*** DATASET EXTRACT ***

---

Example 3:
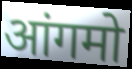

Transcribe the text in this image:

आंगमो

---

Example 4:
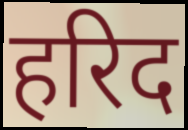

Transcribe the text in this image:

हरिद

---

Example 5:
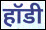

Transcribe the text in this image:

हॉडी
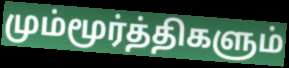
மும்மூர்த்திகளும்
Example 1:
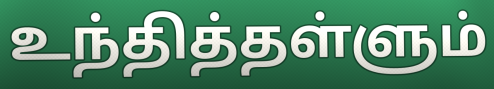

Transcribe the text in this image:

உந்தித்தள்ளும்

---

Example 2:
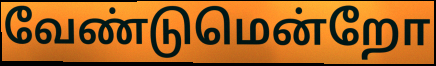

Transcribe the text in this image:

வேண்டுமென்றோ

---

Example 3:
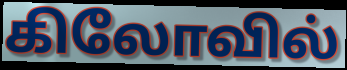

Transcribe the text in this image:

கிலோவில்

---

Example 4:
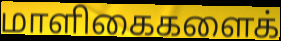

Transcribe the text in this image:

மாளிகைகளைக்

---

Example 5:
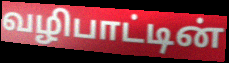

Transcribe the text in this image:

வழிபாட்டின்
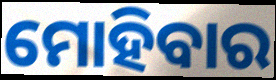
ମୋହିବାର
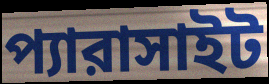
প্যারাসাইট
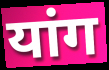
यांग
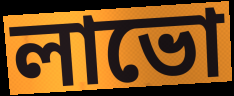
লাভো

*** End of DATASET EXTRACT ***

_WORK INSTRUCTION_
Where pictures appear, skip them and transcribe all other material word for word.

_ANSWER FOR THE TASK_
---

Example 3:

Transcribe the text in this image:

आंगमो

---

Example 4:

Transcribe the text in this image:

हरिद

---

Example 5:

Transcribe the text in this image:

हॉडी
மும்மூர்த்திகளும்
Example 1:

Transcribe the text in this image:

உந்தித்தள்ளும்

---

Example 2:

Transcribe the text in this image:

வேண்டுமென்றோ

---

Example 3:

Transcribe the text in this image:

கிலோவில்

---

Example 4:

Transcribe the text in this image:

மாளிகைகளைக்

---

Example 5:

Transcribe the text in this image:

வழிபாட்டின்
ମୋହିବାର
প্যারাসাইট
यांग
লাভো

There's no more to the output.